Electroluminescent (EL) coatings are an incredible new adaptation of the technology behind traditional EL backlights made my screen-printing.
They are, literally, a paint that lights up at the flick of a switch, a paint, that like other paints, can be applied onto almost any 2D or 3D surface. From bicycle frames to fireman's or cycle helmets, car interior trim or exterior bodywork, vehicle wraps, clothing, air ambulances to emergency illuminated walkways, EL coatings can do it all.
So far, Bandgap have applied these coatings on a wide range of projects, some highlights being a Nissan Formula E race car, as a vinyl wrap on an Airbus A350-1000, on private jet interior parts and even film/tv costumes.
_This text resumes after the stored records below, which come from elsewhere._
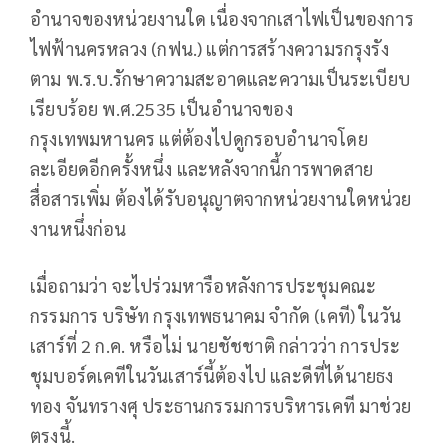
อำนาจของหน่วยงานใด เนื่องจากเสาไฟเป็นของการ
ไฟฟ้านครหลวง (กฟน.) แต่การสร้างความรกรุงรัง
ตาม พ.ร.บ.รักษาความสะอาดและความเป็นระเบียบ
เรียบร้อย พ.ศ.2535 เป็นอำนาจของ
กรุงเทพมหานคร แต่ต้องไปดูกรอบอำนาจโดย
ละเอียดอีกครั้งหนึ่ง และหลังจากนี้การพาดสาย
สื่อสารเพิ่ม ต้องได้รับอนุญาตจากหน่วยงานใดหน่วย
งานหนึ่งก่อน
เมื่อถามว่า จะไปร่วมหารือหลังการประชุมคณะ
กรรมการ บริษัท กรุงเทพธนาคม จำกัด (เคที) ในวัน
เสาร์ที่ 2 ก.ค. หรือไม่ นายชัชชาติ กล่าวว่า การประ
ชุมบอร์ดเคทีในวันเสาร์นี้ต้องไป และดีที่ได้นายธง
ทอง จันทรางศุ ประธานกรรมการบริหารเคที มาช่วย
ตรงนี้.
As the coatings have, up until now, only been hand-applied by spray gun, applications have been limited to high-end, one-off or small batch manufacturing.Bandgap intend to develop the next generation of electroluminescent coatings and bring about mass adoption across the health and safety/PPE, cycling safety, advertising/branding, aviation, automotive and motorsport industries. Existing EL materials (screen printed or sprayed) are by majority inflexible and crack or tear if stretched. While our EL existing EL coatings are more flexible than traditional EL and can already be applied to vinyl to make illuminated decals just a few hundred microns thin, by using new dispersion technologies and the most state-of-the-art binder resins we will be reinventing what is possible with EL.
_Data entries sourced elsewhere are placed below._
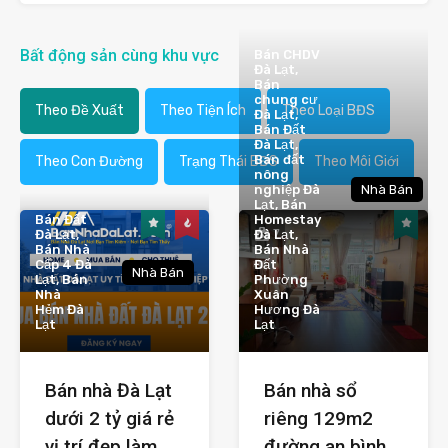
Bất động sản cùng khu vực
Bán CHDV
Đà Lạt,
Bán
chung cư
Theo Đề Xuất
Theo Tiện Ích
Theo Loại BĐS
Đà Lạt,
Bán Đất
Đà Lạt,
Bán đất
Theo Con Đường
Trạng Thái BĐS
Theo Môi Giới
nông
nghiệp Đà
Nhà Bán
Lạt, Bán
Bán Đất
Homestay
7
Đà Lạt,
Đà Lạt,
Bán Nhà
Bán Nhà
Cấp 4 Đà
Đất
Nhà Bán
Lạt, Bán
Phường
Nhà
Xuân
Hẻm Đà
Hương Đà
Lạt
Lạt
Bán nhà Đà Lạt
Bán nhà sổ
dưới 2 tỷ giá rẻ
riêng 129m2
vị trí đẹp làm
đường an bình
Currently, most electronics manufacturing is done in huge factories, highly interdependent, fragile supply chains and often set up to manufacture very specific products, with enormous cost to retool to produce something else.
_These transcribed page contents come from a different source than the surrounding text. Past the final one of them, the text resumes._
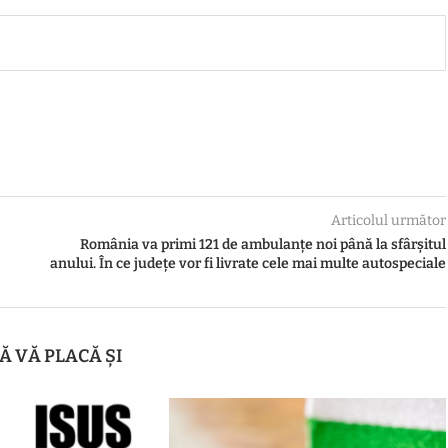
Articolul următor
România va primi 121 de ambulanțe noi până la sfârșitul
anului. În ce județe vor fi livrate cele mai multe autospeciale
Ă VĂ PLACĂ ȘI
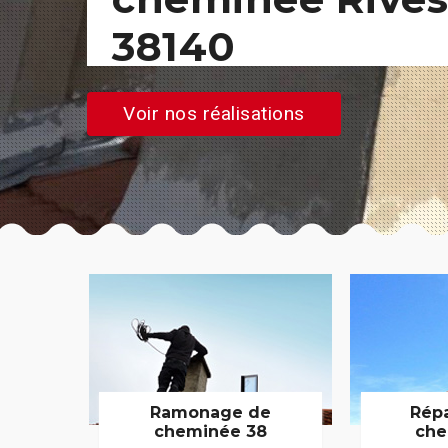
38140
Voir nos réalisations
Ramonage de
Rép
cheminée 38
che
A new approach that companies like Bandgap are pioneering is to use micro manufacturing cells which are self-contained, modular, parametric (easily scaled up or down to requirements) and can be deployed quickly and cheaply. This (industry 4.0) approach, with direct application of materials by a machine, will allow mass-customisation i.e. where products can be coated at scale, but every individual one could be different.